------ SUPPLIED DATA ------
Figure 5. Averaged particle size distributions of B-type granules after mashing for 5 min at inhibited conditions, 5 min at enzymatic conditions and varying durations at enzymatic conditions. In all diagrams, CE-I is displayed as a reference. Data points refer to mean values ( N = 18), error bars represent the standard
------
------ SUPPLIED DATA ------
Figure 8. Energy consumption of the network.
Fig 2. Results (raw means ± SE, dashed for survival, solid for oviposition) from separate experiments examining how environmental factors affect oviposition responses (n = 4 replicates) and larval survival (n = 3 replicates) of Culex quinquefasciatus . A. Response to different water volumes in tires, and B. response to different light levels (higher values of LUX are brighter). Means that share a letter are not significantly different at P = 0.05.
------
------ SUPPLIED DATA ------
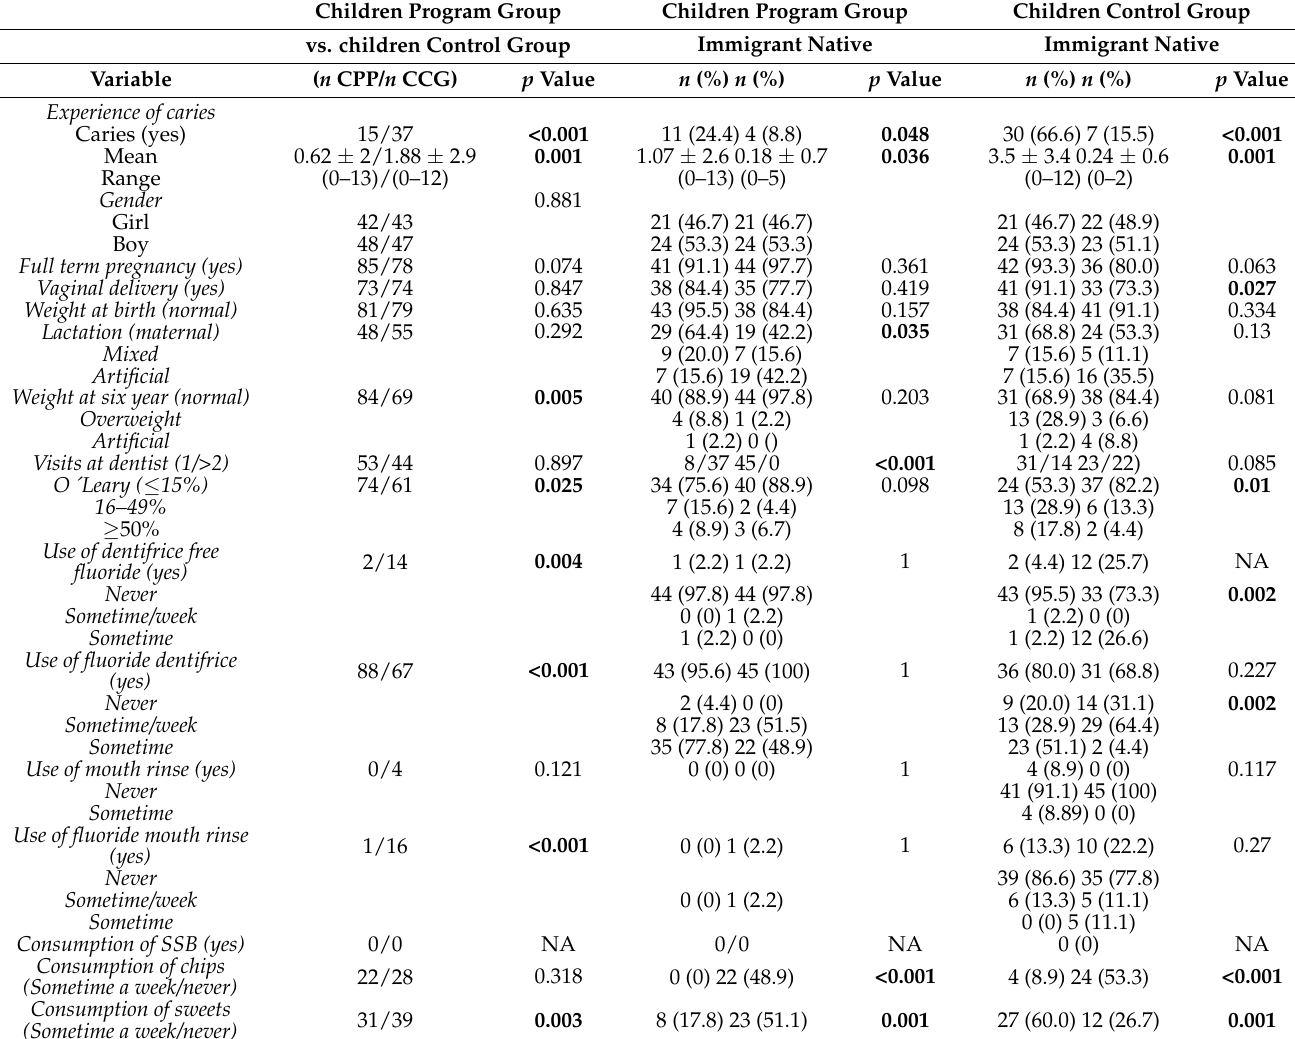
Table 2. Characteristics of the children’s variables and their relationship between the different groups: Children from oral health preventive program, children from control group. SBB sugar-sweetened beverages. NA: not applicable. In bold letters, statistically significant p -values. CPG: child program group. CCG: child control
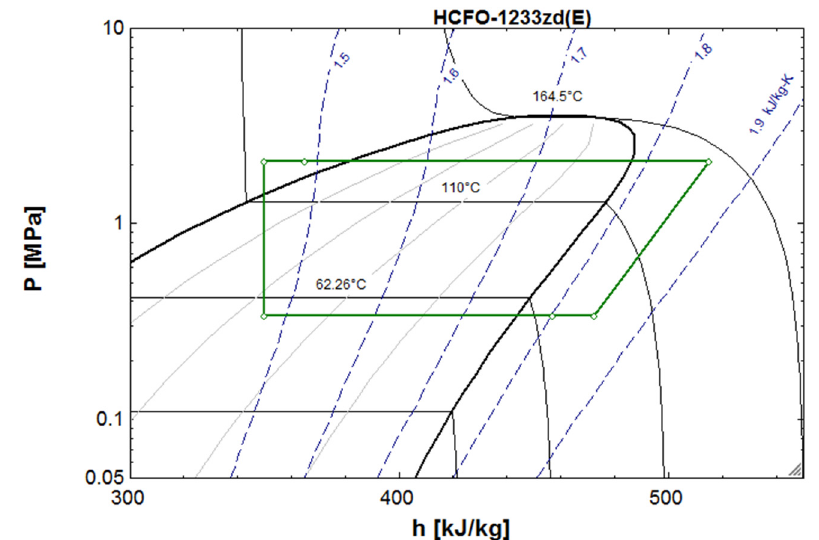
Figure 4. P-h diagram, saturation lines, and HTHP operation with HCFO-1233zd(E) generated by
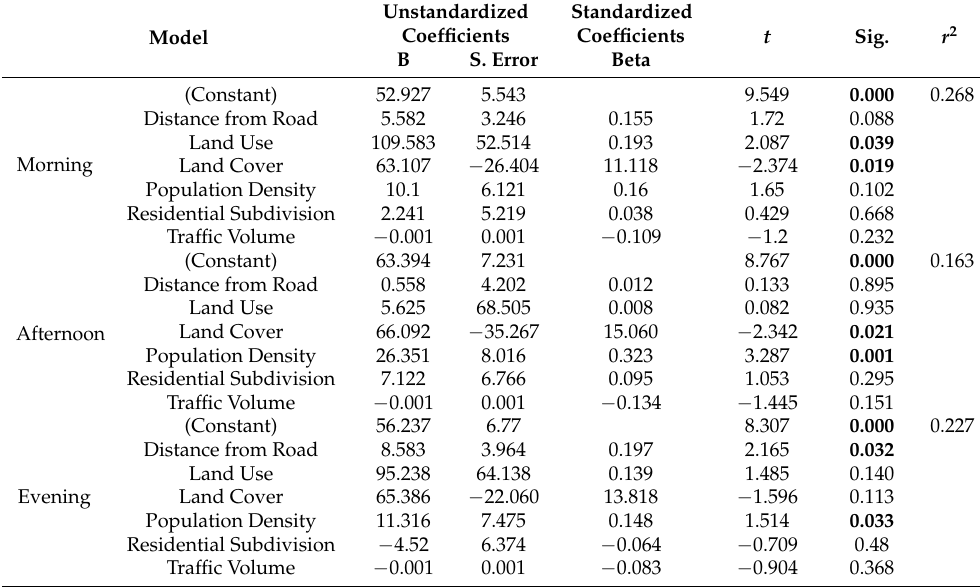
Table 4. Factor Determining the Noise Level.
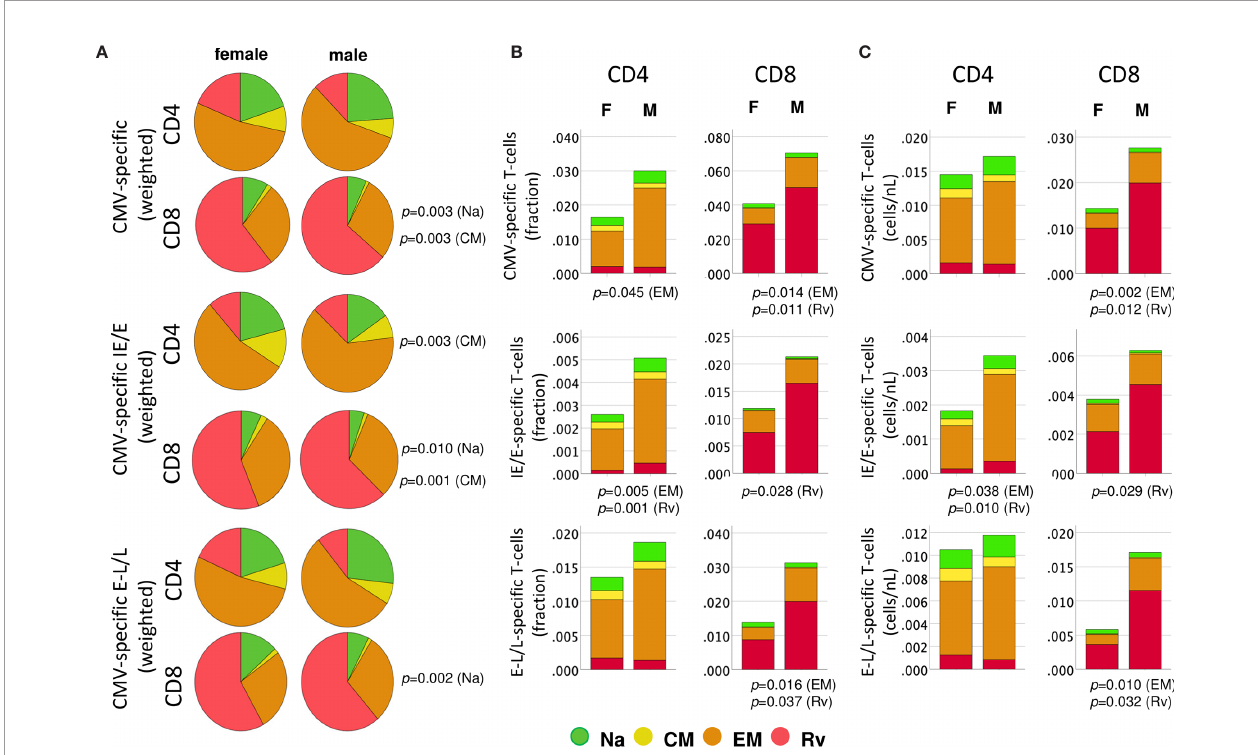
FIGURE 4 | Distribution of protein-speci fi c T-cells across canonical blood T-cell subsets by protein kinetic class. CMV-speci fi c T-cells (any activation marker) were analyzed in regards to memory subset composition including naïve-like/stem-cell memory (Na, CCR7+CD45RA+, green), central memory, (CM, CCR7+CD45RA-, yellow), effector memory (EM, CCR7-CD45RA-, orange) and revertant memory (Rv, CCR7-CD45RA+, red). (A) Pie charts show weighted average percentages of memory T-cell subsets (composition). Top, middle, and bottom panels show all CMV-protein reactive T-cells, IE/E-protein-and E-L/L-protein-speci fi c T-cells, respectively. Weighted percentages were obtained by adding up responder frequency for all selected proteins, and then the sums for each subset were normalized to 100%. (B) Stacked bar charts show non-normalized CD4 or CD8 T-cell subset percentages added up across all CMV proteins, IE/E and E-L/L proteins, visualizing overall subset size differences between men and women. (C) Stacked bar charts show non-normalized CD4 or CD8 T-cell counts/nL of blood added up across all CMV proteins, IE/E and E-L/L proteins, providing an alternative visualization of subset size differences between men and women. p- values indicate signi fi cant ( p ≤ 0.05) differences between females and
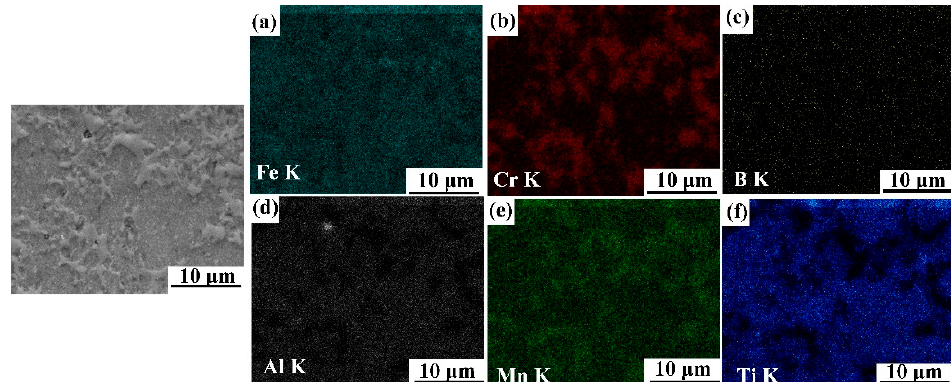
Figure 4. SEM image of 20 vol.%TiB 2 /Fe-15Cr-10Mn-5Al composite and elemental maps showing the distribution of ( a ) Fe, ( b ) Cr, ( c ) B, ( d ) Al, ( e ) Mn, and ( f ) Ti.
------
Copy out all lines of the listing above that include "from".

▶ ANSWER:
Fig 2. Results (raw means ± SE, dashed for survival, solid for oviposition) from separate experiments examining how environmental factors affect oviposition responses (n = 4 replicates) and larval survival (n = 3 replicates) of Culex quinquefasciatus . A. Response to different water volumes in tires, and B. response to different light levels (higher values of LUX are brighter). Means that share a letter are not significantly different at P = 0.05.
Table 2. Characteristics of the children’s variables and their relationship between the different groups: Children from oral health preventive program, children from control group. SBB sugar-sweetened beverages. NA: not applicable. In bold letters, statistically significant p -values. CPG: child program group. CCG: child control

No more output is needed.